An astonishing well-preserved woolly mammoth has been retrieved from a lake in the Yamal Peninsula in northern Siberia, Russia, with soft tissues intact. Early reports indicate the remains include skin, tendon, and even woolly mammoth excrement from what is thought to be an adult male. The Pleistocene giant had been frozen in the permafrost, making it both a rare find and a unique opportunity for scientists to discover more about these ancient animals.
According to a report from the Siberian Times, the newly-discovered animal stood at around 3-meters (10 feet) tall and was a male aged between 15 to 20 years. They had initially believed the skeleton to be complete and conveniently still in anatomical order, but closer inspection of the remains has revealed the researchers had somewhat of a Pleistocene puzzle on their hands as only the back end of the skeleton was in any kind of order.
"[The] rest of the bones were in such chaotic order that it was impossible to guess where they were. We just had to go through centners of slit," said Andrey Gusevm, from the Centre of Arctic Research, in a report from the Siberian Times. "The way it stayed preserved is unique as the back part of the spine was still connected by the remains of tendons and skin."

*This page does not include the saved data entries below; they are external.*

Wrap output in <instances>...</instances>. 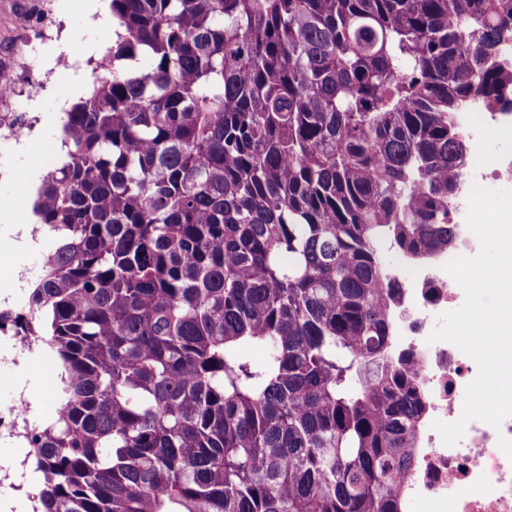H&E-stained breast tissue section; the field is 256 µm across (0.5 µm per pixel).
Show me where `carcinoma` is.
<instances>
[{
    "label": "carcinoma",
    "mask_w": 512,
    "mask_h": 512,
    "mask_svg": "<svg viewBox=\"0 0 512 512\" xmlns=\"http://www.w3.org/2000/svg\"><path fill=\"white\" fill-rule=\"evenodd\" d=\"M111 5L32 204L36 512H400L425 404L382 247L453 249L457 114L512 90V0Z\"/></svg>",
    "instance_id": "obj_1"
}]
</instances>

This is the third woolly mammoth on record found on the Yamal Peninsula and the first adult. It's currently rumored to be named after those who were responsible for its discovery, Yakov and Alexander Tadibe from the village of Seyakha, taking their surname Tadibe.
‘We are incredibly grateful to our friend Konstantin Tadibe not only for being quick in informing us about the find, but also for this enormous physical help he and his brother Yakov gave us during the field work. We would also like to thank their father Alexander for raising such children," said Gusev.

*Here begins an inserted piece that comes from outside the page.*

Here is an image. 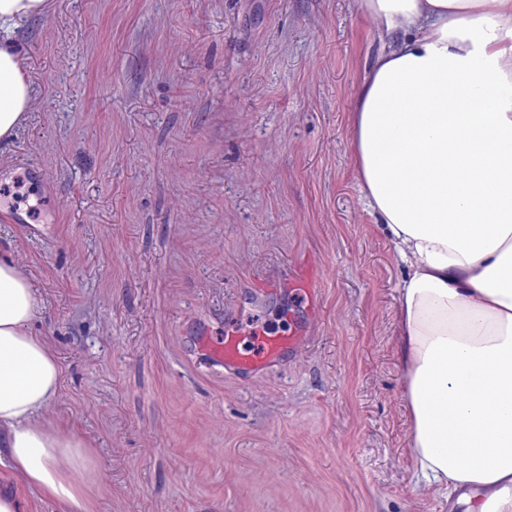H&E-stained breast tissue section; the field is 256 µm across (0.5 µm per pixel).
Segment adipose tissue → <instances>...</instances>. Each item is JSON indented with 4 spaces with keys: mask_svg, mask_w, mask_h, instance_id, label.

Over the space of two trips, the researchers retrieved 90 percent of the animal's skeleton, including two feet and even a tail. "We have one front and one hind foot well-preserved, with tendons, soft tissues and pieces of skin," said Evgenia Khozyainova from Shemanovsky museum in Salekhard. "Also we have sacrum with adjacent vertebrae, including the tail preserved with tendons and a big piece of skin."

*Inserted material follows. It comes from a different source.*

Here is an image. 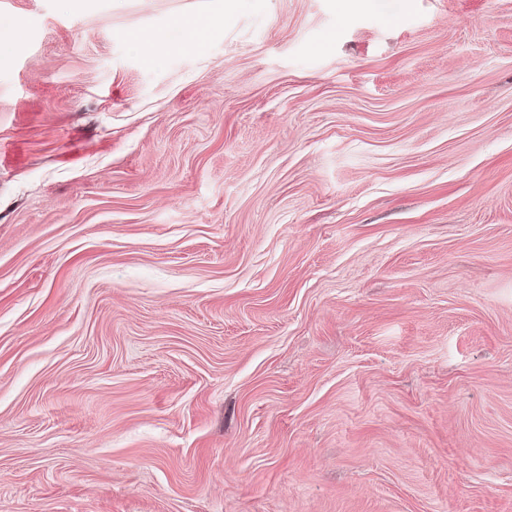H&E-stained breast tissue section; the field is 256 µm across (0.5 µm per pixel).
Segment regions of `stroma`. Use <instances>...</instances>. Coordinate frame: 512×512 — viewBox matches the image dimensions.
<instances>
[{"label": "stroma", "instance_id": "obj_1", "mask_svg": "<svg viewBox=\"0 0 512 512\" xmlns=\"http://www.w3.org/2000/svg\"><path fill=\"white\" fill-rule=\"evenodd\" d=\"M0 512H512V0H0ZM213 29L210 20L194 18L176 21L166 32L165 38L183 33L182 43L189 48H200L205 43Z\"/></svg>", "mask_w": 512, "mask_h": 512}]
</instances>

Bones of woolly mammoths are not uncommon in the Yamal region, but to find such well-preserved soft tissues is a rare and exciting event. We have the permafrost to thank for suspending the degradation of such old specimens, as it effectively locks them in a time capsule until such time that man-made climate change thaws them out again. Welcome back to the world, Tadibe. You’ve picked one hell of a year.